If they would have had a bigger teacher come in and grab her to take her out of there and hold her, and then the girl ends up with bruises, the girl's mother probably would have still sued them and said why did you have to do that to a little girl ... so, the school was in a no win situation.
E-mail No. 11
The idea that three police officers actually handcuffed a 5-year-old child is upsetting and appalling. It was obvious that the child was lashing out for some reason; however, by the time the officers approached, it is quite visible that the 5 year old was sitting calmly in a chair. What in the world possessed these adults to have her stand up to handcuff her? She was not a criminal — she was a child under some sort of stress. Why didn’t one of the officers or school officials try to sit down with her while she was calmed down and just talk to her — about anything that might keep her calm until her mother arrived? Even if one of the adults (and I use that lightly) had just stood nearby without saying anything — she appeared to have calmed down. Why upset her again? And in such a horrible way! I can’t see how this will not have a lasting effect on her.
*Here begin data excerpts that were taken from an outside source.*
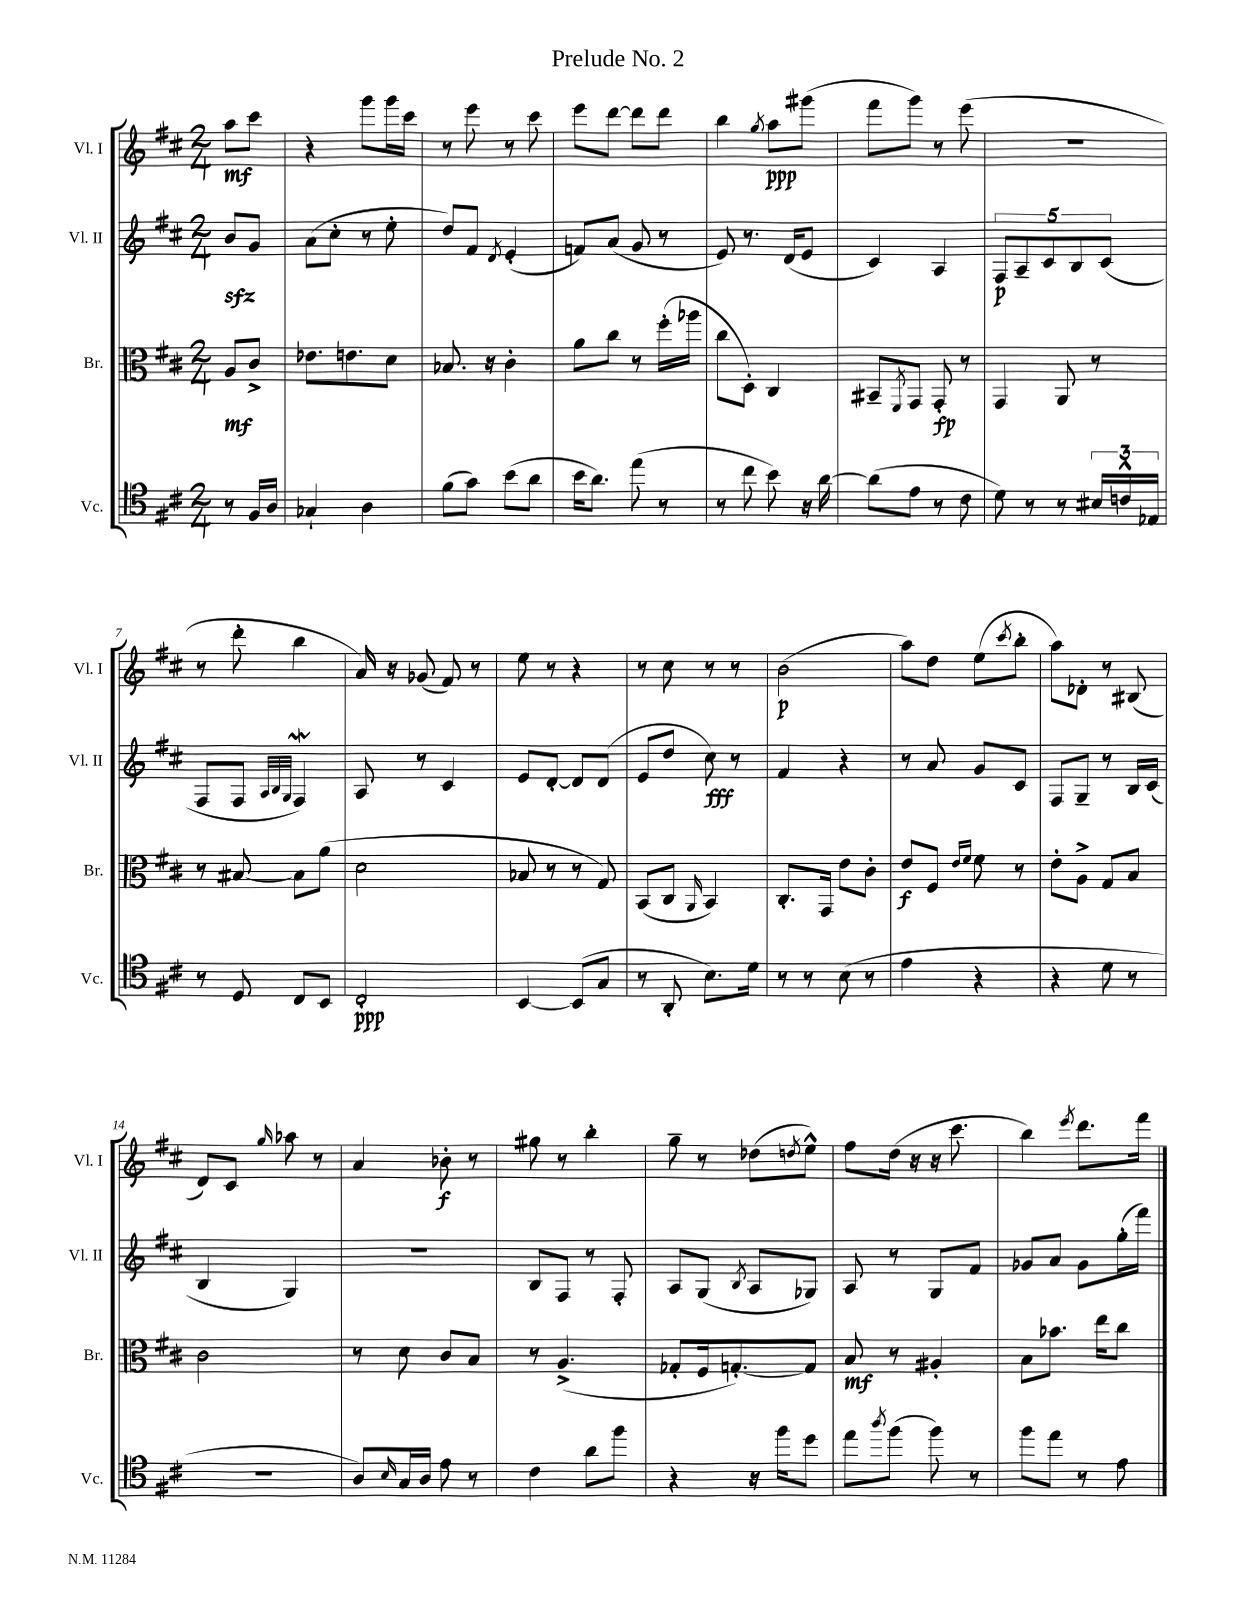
\header { title = "Prelude No. 2" }
<<
\new StaffGroup <<
\new Staff = "s0" \with { instrumentName = "Vl. I" shortInstrumentName = "Vl. I" } {
    \clef treble \key d \major \numericTimeSignature \time 2/4 \partial 4
    a''8\mf cis'''8 |
    r4 g'''8 g'''16 cis'''16 |
    r8 e'''8 r8 cis'''8 |
    e'''8 d'''8~ d'''8 d'''8 |
    b''4 \acciaccatura { g''8 } a''8\ppp gis'''8( |
    fis'''8 g'''8) r8 e'''8( |
    r2 |
    r8 d'''8-. b''4 |
    a'16) r16 ges'8( fis'8) r8 |
    e''8 r8 r4 |
    r8 cis''8 r8 r8 |
    b'2\p( |
    a''8) d''8 e''8( \acciaccatura { cis'''8 } b''8-. |
    a''8) des'8-. r8 bis8( |
    d'8) cis'8 \grace { g''16 } aes''8 r8 |
    a'4 bes'8-.\f r8 |
    gis''8 r8 b''4-. |
    g''8-- r8 des''8( \acciaccatura { d''8 } e''8-^) |
    fis''8 d''16( r16 r16 cis'''8. |
    b''4) \acciaccatura { e'''8 } d'''8. fis'''16 \bar "|." |
}
\new Staff = "s1" \with { instrumentName = "Vl. II" shortInstrumentName = "Vl. II" } {
    \clef treble \key d \major \numericTimeSignature \time 2/4 \partial 4
    b'8\sfz g'8 |
    a'8( cis''8-. r8 e''8-. |
    d''8) fis'8 \acciaccatura { d'8 } e'4-.( |
    f'8) a'8( g'8 r8 |
    e'8) r8. d'16( e'8 |
    cis'4) a4 |
    \tuplet 5/4 { fis8\p a8-- cis'8 b8 cis'8( } |
    fis8 fis8 \grace { a32 b32 g32 } fis4\mordent) |
    a8 r8 cis'4 |
    e'8 d'8~-. d'8 d'8( |
    e'8 d''8 cis''8\fff) r8 |
    fis'4 r4 |
    r8 a'8 g'8 cis'8 |
    fis8 g8-- r8 b16 cis'16( |
    b4 g4) |
    R2 |
    b8 fis8 r8 fis8-. |
    a8 g8( \acciaccatura { b8 } a8 ges8) |
    a8 r8 g8 fis'8 |
    ges'8 a'8 ges'8 g''16-.( fis'''16) \bar "|." |
}
\new Staff = "s2" \with { instrumentName = "Br." shortInstrumentName = "Br." } {
    \clef alto \key d \major \numericTimeSignature \time 2/4 \partial 4
    a8\mf cis'8-> |
    ees'8. e'8. d'8 |
    bes8. r16 cis'4-. |
    a'8 cis''8 r8 fis''16-.( aes''16 |
    cis''8 d8-.) cis4 |
    bis,8-- \acciaccatura { fis,8 } g,8 g,8-.\fp r8 |
    g,4 a,8 r8 |
    r8 bis8~ bis8 a'8( |
    d'2 |
    bes8 r8 r8 g8) |
    b,8( cis8 \grace { a,16 } b,4) |
    cis8.-. g,16 e'8 cis'8-. |
    e'8\f fis8 \grace { e'16 fis'16 } fis'8 r8 |
    e'8-. a8-> g8 b8 |
    cis'2 |
    r8 d'8 cis'8 b8 |
    r8 a4.->( |
    ges8-. fis16 g8.~-.) g8 |
    b8\mf r8 ais4-. |
    b8 bes'8. e''16 cis''8 \bar "|." |
}
\new Staff = "s3" \with { instrumentName = "Vc." shortInstrumentName = "Vc." } {
    \clef tenor \key d \major \numericTimeSignature \time 2/4 \partial 4
    r8 fis16 a16 |
    ges4-! a4 |
    fis'8( g'8) b'8( a'8 |
    b'16 a'8.) e''8( r8 |
    r8 cis''8 b'8) r16 a'16~ |
    a'8( e'8 r8 cis'8 |
    d'8) r8 r8 \tuplet 3/2 { bis16 c'16-^ ees16 } |
    r8 d8 cis8 b,8 |
    cis2-.\ppp |
    b,4~ b,8( g8 |
    r8 a,8-. b8.) d'16 |
    r8 r8 b8( r8 |
    e'4 r4 |
    r4 d'8 r8 |
    r2 |
    a8) \grace { b16 } g16 a16 e'8 r8 |
    cis'4 a'8 fis''8 |
    r4 r16 fis''16 d''8 |
    e''8 \acciaccatura { a''8 } fis''8( fis''8) r8 |
    fis''8 e''8 r8 e'8 \bar "|." |
}
>>
>>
The officers were wrong in what they did and the school officials should not have allowed it to happen!
E-mail No. 12
Unbelievable! I am shocked by the story you aired tonight about a 5 year old being handcuffed for getting out of line at school! I know kids can get out of control but this is a 5 year old, surely a group of adults could come up with a better way to diffuse that situation than putting handcuffs on what had to be an already very upset, confused and scared child! I watched the footage and you can clearly see that the poor little girl is upset, and there has got to be something going on in her young life that leads her to act out this way. Perhaps some compassion when this situation was escalating would have done much more to calm her than battling her and slapping handcuffs on her like some common criminal. It makes me sad to think of what was going through her young mind. I know neither educators nor law enforcement officials have an easy career and I give them all the respect in the world (I formerly was a teacher myself), but several adults to handle a 5 year old and the use of handcuffs? It seems very extreme!
E-mail No. 13
Ha-ha-ha! Greta, you make me laugh. When you just said, "Well that's one way to win my argument" because the satellite feed was lost! Ha-ha. Great recovery and what quick wit!
E-mail No. 14
The Democrats must be in control of the satellite ... that it was shut down during the interview with Senator Orrin Hatch.
E-mail No. 15 — this next e-mail is about the couple in Philadelphia who left a bar about 11:30 p.m. on Feb. 19:
I truly believe that these two people were carjacked somewhere … and most probably the car was stolen and chopped up for parts. There are a lot of bad neighborhoods not too far from this area! As the area is quite mixed sort of like the village a bit ... otherwise the car would have been found by now. If that car was a desirable auto, it could have been disposed of quickly!
God knows what could have happened to them.